Lo stesso impiego delle tre voci (un accavallarsi di screming laceranti, sussurri ed oscuri recitati) rende la parola nella musica dei Darkspace un qualcosa di poco codificabile, utile più nel suo significante che nel suo significato: non altro che un ulteriore componente suggestionante da aggiungere al coro stordente delle altre suggestioni (ecco perché risulta coerente l’idea di identificare album e brani con una mera numerazione progressiva; ecco perché, invece, non ci sembravano indispensabili i campionamenti tratti da “2001: Odissea nello spazio”). I risultati sono brillanti e nel corso dei quattro album, la proposta dei Nostri, oltre ad essere particolarmente originale, si è rivelata difficilmente emulabile, in quanto sono necessari talento ed ispirazione davvero rari per rendere fruibile, se non accattivante, un caos di tal fattispecie.
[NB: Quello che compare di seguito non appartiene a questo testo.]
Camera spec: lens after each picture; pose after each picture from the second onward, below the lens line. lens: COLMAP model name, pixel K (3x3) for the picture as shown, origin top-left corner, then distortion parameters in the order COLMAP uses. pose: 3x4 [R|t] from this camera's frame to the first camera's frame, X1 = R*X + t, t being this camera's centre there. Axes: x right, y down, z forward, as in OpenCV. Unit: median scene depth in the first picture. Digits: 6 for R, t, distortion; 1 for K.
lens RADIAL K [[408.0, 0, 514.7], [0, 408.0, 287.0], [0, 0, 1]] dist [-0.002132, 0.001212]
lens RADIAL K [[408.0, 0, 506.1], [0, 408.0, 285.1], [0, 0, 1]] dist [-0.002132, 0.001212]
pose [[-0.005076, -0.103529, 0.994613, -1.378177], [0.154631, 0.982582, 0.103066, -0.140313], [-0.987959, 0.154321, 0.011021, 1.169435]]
Alla stessa maniera in cui, nella scena sopra citata, Kubrick deformava le immagini al fine di trascinare lo spettatore in un viaggio oltre i confini del Conosciuto (e di questo ne avremo la certezza nella memorabile scena finale del film), i Darkspace compiono, con la loro musica inafferrabile (un lungo e spesso fascio di luce nera proiettata in luoghi altrettanto oscuri), uno scavo metafisico che intende condurre l’ascoltatore in quel famoso abisso profondo che da sempre è prerogativa del black metal: uno spazio scuro prima ancora che lo Spazio oscuro in sé.